(Excerpts from a dataset)

··········

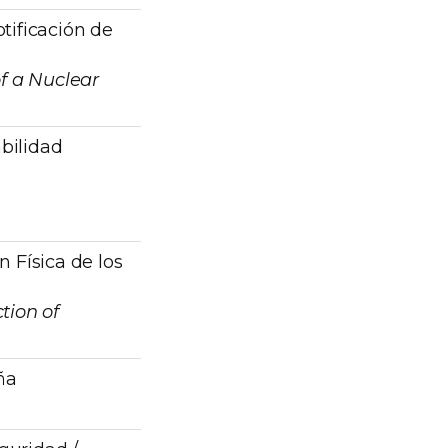
tificación de
of a Nuclear
bilidad
 Física de los
tion of
ña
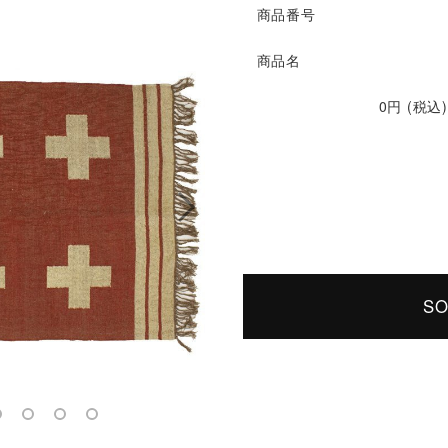
商品番号
商品名
0円 (税込)
SO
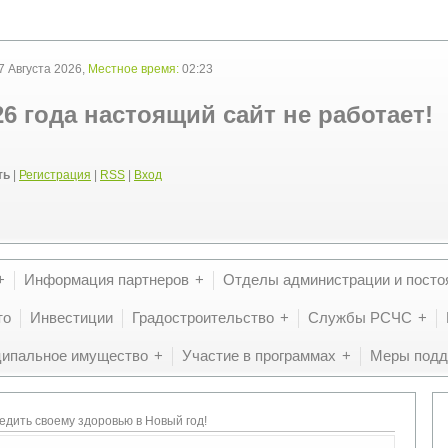
 Августа 2026,
Местное время:
02:23
26 года настоящий сайт не работает!
ть
|
Регистрация
|
RSS
|
Вход
Информация партнеров
Отделы администрации и посто
то
Инвестиции
Градостроительство
Службы РСЧС
ипальное имущество
Участие в программах
Меры подд
едить своему здоровью в Новый год!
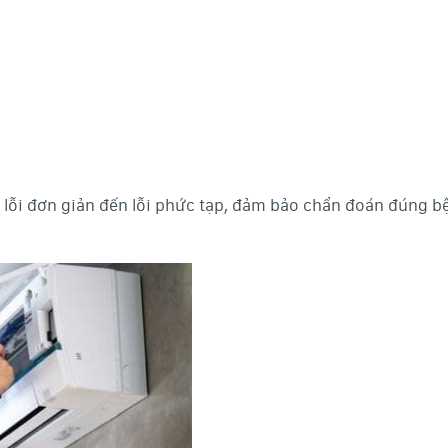
c lỗi đơn giản đến lỗi phức tạp, đảm bảo chẩn đoán đúng b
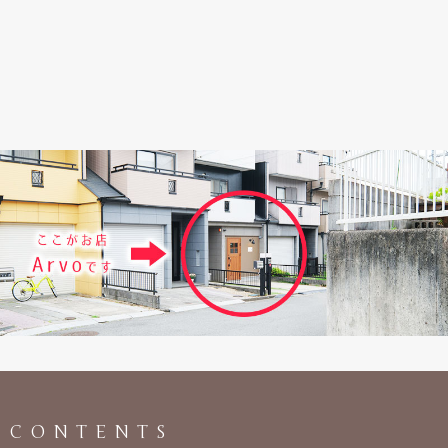
CONTENTS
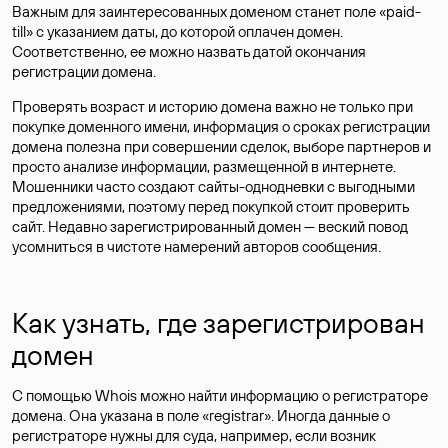
Важным для заинтересованных доменом станет поле «paid-
till» с указанием даты, до которой оплачен домен.
Соответственно, ее можно назвать датой окончания
регистрации домена.
Проверять возраст и историю домена важно не только при
покупке доменного имени, информация о сроках регистрации
домена полезна при совершении сделок, выборе партнеров и
просто анализе информации, размещенной в интернете.
Мошенники часто создают сайты-однодневки с выгодными
предложениями, поэтому перед покупкой стоит проверить
сайт. Недавно зарегистрированный домен — веский повод
усомниться в чистоте намерений авторов сообщения.
Как узнать, где зарегистрирован
домен
С помощью Whois можно найти информацию о регистраторе
домена. Она указана в поле «registrar». Иногда данные о
регистраторе нужны для суда, например, если возник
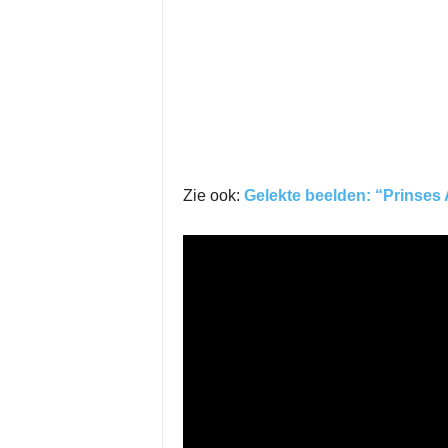
Zie ook:
Gelekte beelden: “Prinses 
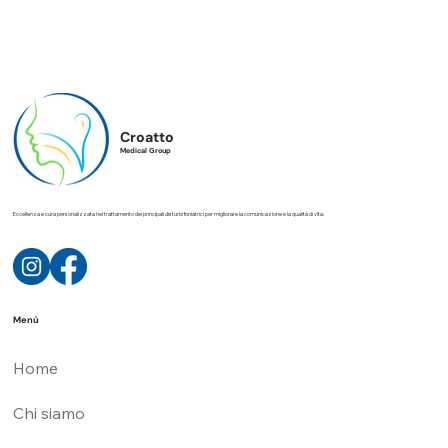
Croatto
Medical Group
Eccellenza e cura personalizzata nel trattamento dei principali disturbi foniatrici per migliorare la comunicazione e la qualità di vita.
Menù
Home
Chi siamo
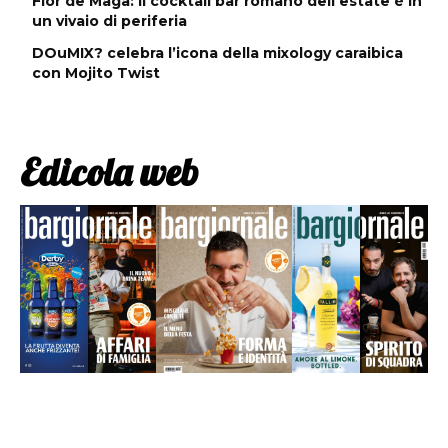
Flor de Maga: il cocktail bar romano dell’estate è in
un vivaio di periferia
DOuMIX? celebra l’icona della mixology caraibica
con Mojito Twist
Edicola web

··········

In the copy, include exactly the lines from the one with "домена. Она указана" through the final line of the entries above, both ends counted, and no pictures.

• _YOUR RESPONSE_:
домена. Она указана в поле «registrar». Иногда данные о
регистраторе нужны для суда, например, если возник
Zie ook:
Gelekte beelden: “Prinses 
Croatto
Medical Group
Eccellenza e cura personalizzata nel trattamento dei principali disturbi foniatrici per migliorare la comunicazione e la qualità di vita.
Menù
Home
Chi siamo
Flor de Maga: il cocktail bar romano dell’estate è in
un vivaio di periferia
DOuMIX? celebra l’icona della mixology caraibica
con Mojito Twist
Edicola web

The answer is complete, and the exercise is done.